Wed Apr 30 07:39:34 CEST 2008

Jim Jewett writes:
 > I think "standard repertoire based on Unicode" may be confusing the issue.

By "standard repertoire" I mean that all Pythons will show the same
characters the same way, while "based on Unicode" is intended to mean
looking at TR#36 and TR#39 in picking the repertoires.

 > As I understand it, you're saying something like
 > 
 >     For strings, repr will delegate to display_string.

Er, I'm not familiar with such a function....  What I have in mind is
that for string display, repr will have a large, standard set of
characters that it sends directly to output, and a set that it
\u-escapes for the purpose of avoiding ambiguity.  These sets are
always defined the same way for any Python.

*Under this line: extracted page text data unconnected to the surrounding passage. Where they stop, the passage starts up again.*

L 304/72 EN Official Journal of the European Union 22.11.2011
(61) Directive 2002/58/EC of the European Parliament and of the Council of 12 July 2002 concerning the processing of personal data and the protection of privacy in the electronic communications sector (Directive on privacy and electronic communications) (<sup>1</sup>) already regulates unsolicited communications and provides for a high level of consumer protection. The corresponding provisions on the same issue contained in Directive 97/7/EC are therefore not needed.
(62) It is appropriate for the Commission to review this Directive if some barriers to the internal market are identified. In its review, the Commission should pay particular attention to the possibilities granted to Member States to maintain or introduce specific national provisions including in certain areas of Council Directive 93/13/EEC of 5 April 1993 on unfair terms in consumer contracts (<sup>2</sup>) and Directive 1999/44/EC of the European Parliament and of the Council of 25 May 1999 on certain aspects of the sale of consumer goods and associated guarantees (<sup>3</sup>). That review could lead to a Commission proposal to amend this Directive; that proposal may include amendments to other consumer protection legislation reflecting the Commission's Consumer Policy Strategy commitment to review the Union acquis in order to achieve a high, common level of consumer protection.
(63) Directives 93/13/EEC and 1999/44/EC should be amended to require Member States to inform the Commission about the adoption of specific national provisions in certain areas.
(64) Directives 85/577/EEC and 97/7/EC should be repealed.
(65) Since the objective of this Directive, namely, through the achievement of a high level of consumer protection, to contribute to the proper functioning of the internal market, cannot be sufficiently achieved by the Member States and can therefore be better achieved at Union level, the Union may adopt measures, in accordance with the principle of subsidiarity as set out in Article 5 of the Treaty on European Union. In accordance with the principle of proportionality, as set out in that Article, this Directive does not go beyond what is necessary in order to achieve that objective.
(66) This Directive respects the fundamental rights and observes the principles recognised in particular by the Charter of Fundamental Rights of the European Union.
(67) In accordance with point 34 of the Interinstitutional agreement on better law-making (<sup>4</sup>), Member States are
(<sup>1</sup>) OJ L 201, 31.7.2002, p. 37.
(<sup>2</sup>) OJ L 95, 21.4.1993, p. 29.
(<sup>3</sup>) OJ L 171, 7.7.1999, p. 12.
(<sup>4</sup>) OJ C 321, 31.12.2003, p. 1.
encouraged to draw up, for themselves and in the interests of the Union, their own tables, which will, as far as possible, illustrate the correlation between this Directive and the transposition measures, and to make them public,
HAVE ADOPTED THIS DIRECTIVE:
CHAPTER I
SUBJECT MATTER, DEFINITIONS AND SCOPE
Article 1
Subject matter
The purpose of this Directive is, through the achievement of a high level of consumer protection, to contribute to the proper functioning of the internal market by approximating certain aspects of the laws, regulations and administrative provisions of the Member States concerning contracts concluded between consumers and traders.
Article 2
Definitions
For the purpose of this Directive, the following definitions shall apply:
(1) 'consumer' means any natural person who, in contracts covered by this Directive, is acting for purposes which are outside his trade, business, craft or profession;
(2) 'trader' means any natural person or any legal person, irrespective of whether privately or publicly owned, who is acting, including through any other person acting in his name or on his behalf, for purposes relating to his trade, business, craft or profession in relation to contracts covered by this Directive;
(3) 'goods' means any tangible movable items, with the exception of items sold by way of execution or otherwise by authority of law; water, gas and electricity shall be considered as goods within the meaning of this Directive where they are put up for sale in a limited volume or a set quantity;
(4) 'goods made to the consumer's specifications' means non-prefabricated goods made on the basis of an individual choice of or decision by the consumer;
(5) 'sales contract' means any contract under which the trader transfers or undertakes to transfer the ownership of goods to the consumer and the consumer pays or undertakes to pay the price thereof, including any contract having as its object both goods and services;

For people for whom the standard display would be painful (eg,
Cyrillic users and Greek users), there would be an optional
post-processor (basically a codec) which would translate some
\u-escapes to characters, and should also translate the conflicting
characters (ie, ASCII in the case of Cyrillic and Greek) to
\u-escapes.

 >     Users can (and should) supply a display_string function
 > appropriate to their own system.

"Can", yes, but only on a "consenting adults" basis.  They should not
do so in most cases.

 >     The default display_string will display ASCII, and unicode-escape
 > everything else.

Definitely not.  The default should try to display anything that can
be displayed unambiguously.  If we don't do that, *nobody* will use
the default except us semi-lingual Americans, and there would be no
point in having a standard repertoire.

For practical purposes, the only scripts I know of where there will be
real problems are Cyrillic and Greek, because they share glyphs with
the Latin alphabet, and by default many of their characters would be
escaped.  I'm sure there are other such scripts, of course, I don't
mean to minimize the problem.  (Some Japanese will undoubtedly
complain about their full-width "ASCII", but I have no sympathy for
that particular self-inflicted injury: they are already deprecated in
Unicode as compatibility characters.)

On the other hand, Unicode was careful to assemble a unified set of
Latin characters.  Although some like the Angstrom symbol do have
compatibility encodings, I don't think that's a major worry.  The vast
majority of Asian characters (loosely defined, including not only the
Han ideographs but the radicals, Korean Hangul, Japanese and Chinese
syllabaries, etc) are going to be readable, too (for those with
appropriate fonts).